Collected data
## START

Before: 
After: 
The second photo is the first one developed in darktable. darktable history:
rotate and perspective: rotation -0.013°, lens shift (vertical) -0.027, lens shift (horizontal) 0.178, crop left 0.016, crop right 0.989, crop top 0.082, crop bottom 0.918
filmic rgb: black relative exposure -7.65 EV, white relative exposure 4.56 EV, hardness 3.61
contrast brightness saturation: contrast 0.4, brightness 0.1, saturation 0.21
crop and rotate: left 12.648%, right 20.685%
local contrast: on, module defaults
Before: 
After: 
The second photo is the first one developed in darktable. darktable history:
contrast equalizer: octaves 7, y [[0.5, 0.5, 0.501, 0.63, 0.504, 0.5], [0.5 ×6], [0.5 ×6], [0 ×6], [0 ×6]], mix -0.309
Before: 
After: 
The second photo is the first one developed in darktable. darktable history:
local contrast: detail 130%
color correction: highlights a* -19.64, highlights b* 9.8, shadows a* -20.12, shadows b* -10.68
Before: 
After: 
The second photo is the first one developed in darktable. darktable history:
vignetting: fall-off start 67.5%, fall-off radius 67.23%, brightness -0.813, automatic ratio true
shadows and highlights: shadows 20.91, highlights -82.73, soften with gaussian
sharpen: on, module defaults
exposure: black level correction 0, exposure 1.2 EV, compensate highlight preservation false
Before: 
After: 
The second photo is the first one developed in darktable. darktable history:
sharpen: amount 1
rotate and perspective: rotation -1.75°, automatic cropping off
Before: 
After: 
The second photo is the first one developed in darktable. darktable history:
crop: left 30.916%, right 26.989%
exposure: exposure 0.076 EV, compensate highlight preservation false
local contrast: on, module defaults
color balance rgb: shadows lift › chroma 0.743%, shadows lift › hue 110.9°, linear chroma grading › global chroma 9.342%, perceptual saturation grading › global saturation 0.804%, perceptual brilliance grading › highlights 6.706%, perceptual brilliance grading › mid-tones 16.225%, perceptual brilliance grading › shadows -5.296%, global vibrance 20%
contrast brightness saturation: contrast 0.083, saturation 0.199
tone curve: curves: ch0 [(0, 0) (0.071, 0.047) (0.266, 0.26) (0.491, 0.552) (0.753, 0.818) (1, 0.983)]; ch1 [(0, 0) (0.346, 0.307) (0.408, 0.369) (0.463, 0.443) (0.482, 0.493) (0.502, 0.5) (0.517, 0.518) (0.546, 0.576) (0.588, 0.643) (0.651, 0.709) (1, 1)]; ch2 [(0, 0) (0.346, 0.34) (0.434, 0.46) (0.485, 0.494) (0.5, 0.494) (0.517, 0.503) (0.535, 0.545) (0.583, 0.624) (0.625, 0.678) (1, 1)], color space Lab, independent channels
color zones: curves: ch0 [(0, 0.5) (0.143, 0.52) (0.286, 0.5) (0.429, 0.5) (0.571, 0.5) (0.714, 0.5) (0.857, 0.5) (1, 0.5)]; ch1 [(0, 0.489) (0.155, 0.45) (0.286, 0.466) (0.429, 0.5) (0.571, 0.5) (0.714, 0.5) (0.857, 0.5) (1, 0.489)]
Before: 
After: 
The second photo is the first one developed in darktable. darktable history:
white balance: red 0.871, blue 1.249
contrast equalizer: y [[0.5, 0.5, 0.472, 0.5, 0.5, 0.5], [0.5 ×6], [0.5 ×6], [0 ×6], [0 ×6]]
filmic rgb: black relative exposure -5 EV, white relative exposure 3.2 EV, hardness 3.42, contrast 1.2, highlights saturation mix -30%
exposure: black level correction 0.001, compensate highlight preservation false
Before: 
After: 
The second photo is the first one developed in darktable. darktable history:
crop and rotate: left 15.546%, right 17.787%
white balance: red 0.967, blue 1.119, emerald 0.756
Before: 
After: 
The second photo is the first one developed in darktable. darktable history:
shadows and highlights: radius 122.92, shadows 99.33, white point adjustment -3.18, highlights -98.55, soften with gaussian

## END

- _PROBLEM TO SOLVE_
Can you output the items as a two-column CSV with the columns instruction and history, one row per item, putting each item's text and its answer in separate quoted fields and turning line breaks into spaces? Begin at the start of the items and stop after the line containing "rotate and perspective: rotation -0.013°, lens".

- _FULL ANSWER_
instruction,history
"Before: After: The second photo is the first one developed in darktable. darktable history:","rotate and perspective: rotation -0.013°, lens shift (vertical) -0.027, lens shift (horizontal) 0.178, crop left 0.016, crop right 0.989, crop top 0.082, crop bottom 0.918"